= Beginning of Section =
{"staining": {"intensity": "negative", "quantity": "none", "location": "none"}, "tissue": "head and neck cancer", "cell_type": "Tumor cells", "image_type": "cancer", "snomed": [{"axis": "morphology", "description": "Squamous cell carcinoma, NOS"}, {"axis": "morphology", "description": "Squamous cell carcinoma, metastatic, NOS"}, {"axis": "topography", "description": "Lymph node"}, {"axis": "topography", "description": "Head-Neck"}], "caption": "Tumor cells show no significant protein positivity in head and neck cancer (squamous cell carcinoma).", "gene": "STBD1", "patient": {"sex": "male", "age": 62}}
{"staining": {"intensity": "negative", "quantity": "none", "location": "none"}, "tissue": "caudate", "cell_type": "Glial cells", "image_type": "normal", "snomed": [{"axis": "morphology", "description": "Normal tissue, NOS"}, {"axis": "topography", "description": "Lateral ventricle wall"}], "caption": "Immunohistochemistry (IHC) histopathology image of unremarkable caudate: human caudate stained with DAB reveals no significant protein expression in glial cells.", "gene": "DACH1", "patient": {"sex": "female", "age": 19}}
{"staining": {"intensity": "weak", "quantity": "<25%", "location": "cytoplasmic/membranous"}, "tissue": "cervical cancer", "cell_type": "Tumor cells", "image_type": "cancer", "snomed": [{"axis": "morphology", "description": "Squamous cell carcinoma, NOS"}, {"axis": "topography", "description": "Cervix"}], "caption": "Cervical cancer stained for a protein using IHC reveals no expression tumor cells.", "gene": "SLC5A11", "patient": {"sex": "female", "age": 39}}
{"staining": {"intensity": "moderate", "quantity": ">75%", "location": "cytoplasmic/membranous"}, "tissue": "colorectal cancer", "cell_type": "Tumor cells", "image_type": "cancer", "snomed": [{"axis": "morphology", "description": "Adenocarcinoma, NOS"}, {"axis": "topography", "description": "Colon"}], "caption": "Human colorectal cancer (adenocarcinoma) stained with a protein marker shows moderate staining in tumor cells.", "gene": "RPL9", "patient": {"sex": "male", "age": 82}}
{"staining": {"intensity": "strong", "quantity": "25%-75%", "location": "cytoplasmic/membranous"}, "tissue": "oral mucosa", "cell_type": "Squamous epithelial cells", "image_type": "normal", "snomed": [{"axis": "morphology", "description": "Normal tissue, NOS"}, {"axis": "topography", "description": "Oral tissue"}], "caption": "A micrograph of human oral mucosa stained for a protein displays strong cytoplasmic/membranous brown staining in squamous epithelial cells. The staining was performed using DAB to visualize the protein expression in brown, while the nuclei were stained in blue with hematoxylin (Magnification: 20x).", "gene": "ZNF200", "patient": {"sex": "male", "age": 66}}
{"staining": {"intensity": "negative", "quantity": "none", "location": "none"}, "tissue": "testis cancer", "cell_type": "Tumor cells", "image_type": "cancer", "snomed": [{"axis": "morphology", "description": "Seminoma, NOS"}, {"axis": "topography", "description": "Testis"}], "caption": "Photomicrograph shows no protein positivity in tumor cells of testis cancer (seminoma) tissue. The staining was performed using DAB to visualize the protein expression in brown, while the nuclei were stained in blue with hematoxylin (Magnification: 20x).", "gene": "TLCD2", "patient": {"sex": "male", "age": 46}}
= End of Section =
Exercise description — Every entry should be given again exactly as written.

Solution for this problem —
{"staining": {"intensity": "negative", "quantity": "none", "location": "none"}, "tissue": "head and neck cancer", "cell_type": "Tumor cells", "image_type": "cancer", "snomed": [{"axis": "morphology", "description": "Squamous cell carcinoma, NOS"}, {"axis": "morphology", "description": "Squamous cell carcinoma, metastatic, NOS"}, {"axis": "topography", "description": "Lymph node"}, {"axis": "topography", "description": "Head-Neck"}], "caption": "Tumor cells show no significant protein positivity in head and neck cancer (squamous cell carcinoma).", "gene": "STBD1", "patient": {"sex": "male", "age": 62}}
{"staining": {"intensity": "negative", "quantity": "none", "location": "none"}, "tissue": "caudate", "cell_type": "Glial cells", "image_type": "normal", "snomed": [{"axis": "morphology", "description": "Normal tissue, NOS"}, {"axis": "topography", "description": "Lateral ventricle wall"}], "caption": "Immunohistochemistry (IHC) histopathology image of unremarkable caudate: human caudate stained with DAB reveals no significant protein expression in glial cells.", "gene": "DACH1", "patient": {"sex": "female", "age": 19}}
{"staining": {"intensity": "weak", "quantity": "<25%", "location": "cytoplasmic/membranous"}, "tissue": "cervical cancer", "cell_type": "Tumor cells", "image_type": "cancer", "snomed": [{"axis": "morphology", "description": "Squamous cell carcinoma, NOS"}, {"axis": "topography", "description": "Cervix"}], "caption": "Cervical cancer stained for a protein using IHC reveals no expression tumor cells.", "gene": "SLC5A11", "patient": {"sex": "female", "age": 39}}
{"staining": {"intensity": "moderate", "quantity": ">75%", "location": "cytoplasmic/membranous"}, "tissue": "colorectal cancer", "cell_type": "Tumor cells", "image_type": "cancer", "snomed": [{"axis": "morphology", "description": "Adenocarcinoma, NOS"}, {"axis": "topography", "description": "Colon"}], "caption": "Human colorectal cancer (adenocarcinoma) stained with a protein marker shows moderate staining in tumor cells.", "gene": "RPL9", "patient": {"sex": "male", "age": 82}}
{"staining": {"intensity": "strong", "quantity": "25%-75%", "location": "cytoplasmic/membranous"}, "tissue": "oral mucosa", "cell_type": "Squamous epithelial cells", "image_type": "normal", "snomed": [{"axis": "morphology", "description": "Normal tissue, NOS"}, {"axis": "topography", "description": "Oral tissue"}], "caption": "A micrograph of human oral mucosa stained for a protein displays strong cytoplasmic/membranous brown staining in squamous epithelial cells. The staining was performed using DAB to visualize the protein expression in brown, while the nuclei were stained in blue with hematoxylin (Magnification: 20x).", "gene": "ZNF200", "patient": {"sex": "male", "age": 66}}
{"staining": {"intensity": "negative", "quantity": "none", "location": "none"}, "tissue": "testis cancer", "cell_type": "Tumor cells", "image_type": "cancer", "snomed": [{"axis": "morphology", "description": "Seminoma, NOS"}, {"axis": "topography", "description": "Testis"}], "caption": "Photomicrograph shows no protein positivity in tumor cells of testis cancer (seminoma) tissue. The staining was performed using DAB to visualize the protein expression in brown, while the nuclei were stained in blue with hematoxylin (Magnification: 20x).", "gene": "TLCD2", "patient": {"sex": "male", "age": 46}}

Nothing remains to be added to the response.